↓↓↓

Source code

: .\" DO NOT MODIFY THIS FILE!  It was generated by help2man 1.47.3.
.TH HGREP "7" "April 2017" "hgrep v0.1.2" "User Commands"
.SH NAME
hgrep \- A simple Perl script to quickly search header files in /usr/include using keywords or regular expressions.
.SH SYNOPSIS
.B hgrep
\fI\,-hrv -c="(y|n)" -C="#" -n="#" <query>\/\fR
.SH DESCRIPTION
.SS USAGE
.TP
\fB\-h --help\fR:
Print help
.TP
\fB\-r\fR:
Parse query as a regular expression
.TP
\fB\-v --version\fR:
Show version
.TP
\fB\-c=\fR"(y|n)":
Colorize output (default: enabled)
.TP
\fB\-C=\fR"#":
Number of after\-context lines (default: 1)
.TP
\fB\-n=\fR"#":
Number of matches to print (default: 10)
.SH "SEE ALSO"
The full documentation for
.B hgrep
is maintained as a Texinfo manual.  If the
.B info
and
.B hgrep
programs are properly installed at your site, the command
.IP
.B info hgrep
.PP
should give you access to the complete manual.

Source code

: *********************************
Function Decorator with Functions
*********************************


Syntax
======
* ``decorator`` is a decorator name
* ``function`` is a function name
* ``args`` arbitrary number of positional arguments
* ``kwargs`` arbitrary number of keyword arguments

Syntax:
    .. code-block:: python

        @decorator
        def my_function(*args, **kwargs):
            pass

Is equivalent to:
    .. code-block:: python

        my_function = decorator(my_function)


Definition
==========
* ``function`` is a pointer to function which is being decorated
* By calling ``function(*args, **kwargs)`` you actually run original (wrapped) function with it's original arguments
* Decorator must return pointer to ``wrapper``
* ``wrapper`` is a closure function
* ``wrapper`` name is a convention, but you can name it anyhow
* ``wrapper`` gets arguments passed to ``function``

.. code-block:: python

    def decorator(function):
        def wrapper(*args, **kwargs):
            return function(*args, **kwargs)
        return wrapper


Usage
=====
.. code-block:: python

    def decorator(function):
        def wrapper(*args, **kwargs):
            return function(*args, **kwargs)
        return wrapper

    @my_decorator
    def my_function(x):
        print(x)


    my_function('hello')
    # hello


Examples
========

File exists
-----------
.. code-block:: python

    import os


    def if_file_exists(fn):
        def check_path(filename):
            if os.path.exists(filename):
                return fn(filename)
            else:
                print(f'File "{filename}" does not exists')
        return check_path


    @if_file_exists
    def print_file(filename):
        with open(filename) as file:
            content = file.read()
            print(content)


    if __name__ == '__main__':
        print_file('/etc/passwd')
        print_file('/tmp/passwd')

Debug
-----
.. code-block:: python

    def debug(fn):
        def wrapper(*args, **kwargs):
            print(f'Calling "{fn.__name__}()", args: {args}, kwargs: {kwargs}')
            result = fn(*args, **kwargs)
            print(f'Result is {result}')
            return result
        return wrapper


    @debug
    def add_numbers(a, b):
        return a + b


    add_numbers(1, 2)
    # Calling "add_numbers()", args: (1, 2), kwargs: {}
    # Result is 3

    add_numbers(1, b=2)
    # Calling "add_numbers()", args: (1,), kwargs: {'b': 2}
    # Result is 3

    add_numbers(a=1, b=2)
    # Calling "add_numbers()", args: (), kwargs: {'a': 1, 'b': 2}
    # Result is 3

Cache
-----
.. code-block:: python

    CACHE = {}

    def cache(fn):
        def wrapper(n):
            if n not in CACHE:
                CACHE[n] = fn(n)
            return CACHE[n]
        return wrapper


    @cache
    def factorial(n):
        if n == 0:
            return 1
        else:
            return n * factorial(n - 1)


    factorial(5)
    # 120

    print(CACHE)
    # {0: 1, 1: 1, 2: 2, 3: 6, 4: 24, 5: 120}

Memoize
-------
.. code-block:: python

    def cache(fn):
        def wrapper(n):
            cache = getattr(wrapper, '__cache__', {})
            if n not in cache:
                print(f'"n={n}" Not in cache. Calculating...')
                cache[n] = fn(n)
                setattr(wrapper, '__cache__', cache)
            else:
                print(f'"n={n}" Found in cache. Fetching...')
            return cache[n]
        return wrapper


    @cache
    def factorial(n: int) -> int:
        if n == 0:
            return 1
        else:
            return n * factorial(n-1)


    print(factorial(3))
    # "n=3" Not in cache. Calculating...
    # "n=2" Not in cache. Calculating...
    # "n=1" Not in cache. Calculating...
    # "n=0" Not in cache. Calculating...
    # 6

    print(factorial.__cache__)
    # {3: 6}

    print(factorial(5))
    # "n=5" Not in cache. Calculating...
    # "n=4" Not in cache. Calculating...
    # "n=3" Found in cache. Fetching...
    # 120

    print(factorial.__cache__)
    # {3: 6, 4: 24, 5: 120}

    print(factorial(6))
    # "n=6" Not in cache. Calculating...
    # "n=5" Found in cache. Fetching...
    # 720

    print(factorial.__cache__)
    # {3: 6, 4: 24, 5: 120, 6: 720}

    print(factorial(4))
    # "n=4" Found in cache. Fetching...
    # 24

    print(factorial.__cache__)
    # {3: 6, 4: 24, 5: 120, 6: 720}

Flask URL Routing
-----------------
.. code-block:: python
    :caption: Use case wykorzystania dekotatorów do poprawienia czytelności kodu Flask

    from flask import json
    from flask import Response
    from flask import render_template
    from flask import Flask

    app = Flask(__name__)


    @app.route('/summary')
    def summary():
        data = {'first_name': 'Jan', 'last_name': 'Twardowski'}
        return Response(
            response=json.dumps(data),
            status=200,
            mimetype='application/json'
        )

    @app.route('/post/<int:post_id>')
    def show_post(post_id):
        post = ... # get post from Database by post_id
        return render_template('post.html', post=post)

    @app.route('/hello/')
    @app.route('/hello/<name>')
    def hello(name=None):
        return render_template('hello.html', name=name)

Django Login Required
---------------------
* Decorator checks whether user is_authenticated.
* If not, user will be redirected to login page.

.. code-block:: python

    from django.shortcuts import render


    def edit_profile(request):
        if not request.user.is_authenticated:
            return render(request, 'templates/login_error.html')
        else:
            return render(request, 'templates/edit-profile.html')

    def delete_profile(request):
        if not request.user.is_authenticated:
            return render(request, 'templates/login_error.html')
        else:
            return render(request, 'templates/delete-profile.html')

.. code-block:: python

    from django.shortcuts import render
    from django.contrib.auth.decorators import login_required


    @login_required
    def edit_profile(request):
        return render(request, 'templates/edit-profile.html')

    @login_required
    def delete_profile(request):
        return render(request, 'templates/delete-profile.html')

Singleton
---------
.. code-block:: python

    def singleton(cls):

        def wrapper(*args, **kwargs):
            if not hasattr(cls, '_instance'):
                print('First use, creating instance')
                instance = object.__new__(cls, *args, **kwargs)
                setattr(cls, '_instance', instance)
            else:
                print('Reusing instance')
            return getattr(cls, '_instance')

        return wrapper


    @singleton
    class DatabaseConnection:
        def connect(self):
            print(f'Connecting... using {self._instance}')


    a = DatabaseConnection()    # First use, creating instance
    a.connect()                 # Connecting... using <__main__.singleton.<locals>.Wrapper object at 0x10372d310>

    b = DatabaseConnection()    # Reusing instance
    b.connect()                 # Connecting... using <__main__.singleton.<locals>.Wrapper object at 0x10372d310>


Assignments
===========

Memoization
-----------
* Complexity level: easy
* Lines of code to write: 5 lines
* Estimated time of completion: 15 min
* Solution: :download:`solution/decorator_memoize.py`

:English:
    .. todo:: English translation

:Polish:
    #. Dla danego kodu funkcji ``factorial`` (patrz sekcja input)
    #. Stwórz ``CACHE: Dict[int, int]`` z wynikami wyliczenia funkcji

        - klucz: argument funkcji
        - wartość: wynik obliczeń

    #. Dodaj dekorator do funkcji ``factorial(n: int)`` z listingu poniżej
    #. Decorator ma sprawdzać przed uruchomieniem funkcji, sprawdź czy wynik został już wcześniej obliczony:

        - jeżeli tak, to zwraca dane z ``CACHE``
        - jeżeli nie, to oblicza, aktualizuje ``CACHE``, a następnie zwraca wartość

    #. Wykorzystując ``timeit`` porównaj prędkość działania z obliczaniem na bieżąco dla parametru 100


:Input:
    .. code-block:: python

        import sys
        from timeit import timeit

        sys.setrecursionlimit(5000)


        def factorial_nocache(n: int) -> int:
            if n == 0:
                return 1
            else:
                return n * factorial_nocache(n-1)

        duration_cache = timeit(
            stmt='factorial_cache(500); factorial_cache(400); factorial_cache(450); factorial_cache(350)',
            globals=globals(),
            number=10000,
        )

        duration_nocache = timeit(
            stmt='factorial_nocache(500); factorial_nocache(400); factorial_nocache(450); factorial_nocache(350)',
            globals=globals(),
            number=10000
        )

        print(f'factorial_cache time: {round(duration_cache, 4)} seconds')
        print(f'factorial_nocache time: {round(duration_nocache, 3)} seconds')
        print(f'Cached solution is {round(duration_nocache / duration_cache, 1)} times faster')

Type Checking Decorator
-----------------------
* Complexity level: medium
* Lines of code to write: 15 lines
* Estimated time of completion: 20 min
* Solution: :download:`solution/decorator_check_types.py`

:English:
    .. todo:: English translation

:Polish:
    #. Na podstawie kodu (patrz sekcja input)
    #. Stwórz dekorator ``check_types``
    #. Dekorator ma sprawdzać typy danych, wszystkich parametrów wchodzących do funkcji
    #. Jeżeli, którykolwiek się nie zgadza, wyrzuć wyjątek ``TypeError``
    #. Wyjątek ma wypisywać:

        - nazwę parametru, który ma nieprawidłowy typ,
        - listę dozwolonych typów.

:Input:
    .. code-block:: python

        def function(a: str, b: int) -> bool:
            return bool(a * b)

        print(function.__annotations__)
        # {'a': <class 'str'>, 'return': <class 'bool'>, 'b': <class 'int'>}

↑↑↑

Answer with a single number: the count of lines in the records that contain "Complexity".

2